True, sexual (and/or romantic) identity is what can be used to define the LGB population, though same-sex sexual activity is not always the defining factor for self-identification. As a juxtaposition, Trans*, queer, and gender non-conforming populations generally are defined by their non-cis gender identity and not sexual identity. The impact we have on Trans* patients seeking health care is especially striking with 28% putting off care due to discrimination and disrespect even when sick or injured.

The challenge here is deeper than where we may immediately recognize. The hard part is not seeing the nuance in the population prevalence: this is about being a safe space for all patients.

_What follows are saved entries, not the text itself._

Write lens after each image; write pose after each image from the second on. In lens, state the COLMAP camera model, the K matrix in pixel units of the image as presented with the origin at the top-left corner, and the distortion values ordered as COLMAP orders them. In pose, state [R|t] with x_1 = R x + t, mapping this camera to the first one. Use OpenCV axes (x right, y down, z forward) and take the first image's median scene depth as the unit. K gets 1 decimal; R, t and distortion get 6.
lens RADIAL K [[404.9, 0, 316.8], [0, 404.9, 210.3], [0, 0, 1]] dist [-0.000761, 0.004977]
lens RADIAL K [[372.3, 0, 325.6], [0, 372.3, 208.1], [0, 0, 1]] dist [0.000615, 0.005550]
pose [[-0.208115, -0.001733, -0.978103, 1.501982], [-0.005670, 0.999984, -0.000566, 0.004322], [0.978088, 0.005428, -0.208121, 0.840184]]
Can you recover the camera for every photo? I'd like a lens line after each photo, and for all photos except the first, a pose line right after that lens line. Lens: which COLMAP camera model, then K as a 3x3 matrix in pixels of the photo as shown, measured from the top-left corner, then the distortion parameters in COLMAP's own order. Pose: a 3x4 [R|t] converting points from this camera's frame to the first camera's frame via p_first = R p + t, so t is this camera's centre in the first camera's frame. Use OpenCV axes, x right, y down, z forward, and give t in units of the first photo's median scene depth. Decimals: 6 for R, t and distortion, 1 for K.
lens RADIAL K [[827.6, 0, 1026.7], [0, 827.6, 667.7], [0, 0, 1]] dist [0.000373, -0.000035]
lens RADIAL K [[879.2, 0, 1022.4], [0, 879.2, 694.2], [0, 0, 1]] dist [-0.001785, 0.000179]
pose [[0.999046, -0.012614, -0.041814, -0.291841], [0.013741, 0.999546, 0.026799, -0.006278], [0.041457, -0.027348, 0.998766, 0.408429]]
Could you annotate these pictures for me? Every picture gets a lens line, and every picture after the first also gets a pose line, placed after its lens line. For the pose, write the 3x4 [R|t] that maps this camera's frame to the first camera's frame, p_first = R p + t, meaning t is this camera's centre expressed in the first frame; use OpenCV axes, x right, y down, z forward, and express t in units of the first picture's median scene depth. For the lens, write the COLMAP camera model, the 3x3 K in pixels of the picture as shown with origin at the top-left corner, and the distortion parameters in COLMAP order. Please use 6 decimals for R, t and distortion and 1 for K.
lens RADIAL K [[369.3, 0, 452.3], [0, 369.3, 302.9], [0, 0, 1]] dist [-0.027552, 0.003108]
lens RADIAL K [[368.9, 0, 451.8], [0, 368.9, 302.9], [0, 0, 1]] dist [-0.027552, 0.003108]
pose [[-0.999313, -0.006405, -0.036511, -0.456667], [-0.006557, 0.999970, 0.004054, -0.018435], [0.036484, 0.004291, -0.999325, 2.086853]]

As teaching family doctors, we have a great opportunity to demonstrate empathy and to teach appropriate care for all. I encourage my learners to find a way to add sexual history inquiries into standard questions and to create a safe space to have candid dialog between provider and patient.

I will never forget a true conversation I had with a 60-year-old man in our more rural practice:

Me: Do you smoke cigarettes?

Patient: Nah, quit that years ago.

Me: Any alcohol?

Patient: Here and there, you know, nothing on a regular basis.

Me: Any other drugs?

Patient: Nope.

Me: Are you currently sexually active?

Patient: Yep.

Me: With men, women, or both?

Patient: Both, but I generally only have sex with guys when my wife and I are doing coke…

As you can imagine, more questions followed. While this patient identified as straight, I have found again and again that simply asking about sex will often lead to more accurate histories from patients in other domains of information. Questions about this have helped me break down my own preconceived notions of sexuality, especially when encountering unexpected answers in patients who challenge our assumptions.

To change the health care system as a whole is not within the power of a single one of us, but affecting that which is within our influence is possible. You may have the ability to affect curricular development or develop community educational activities. Or you may have the ability to personally open the eyes of your students, residents, or colleagues.  Whatever your power may be, go out and make the change.
We owe it to all our patients. For patients invisibly attracted to those on the same side of the gender spectrum who have never revealed that to a provider. For the transwoman who just wants to talk to you about her shoulder pain and not her genitals. For the straight woman with the sore throat that won’t go away. For the queer teen who just can’t take it anymore. I want our patients to know that we care.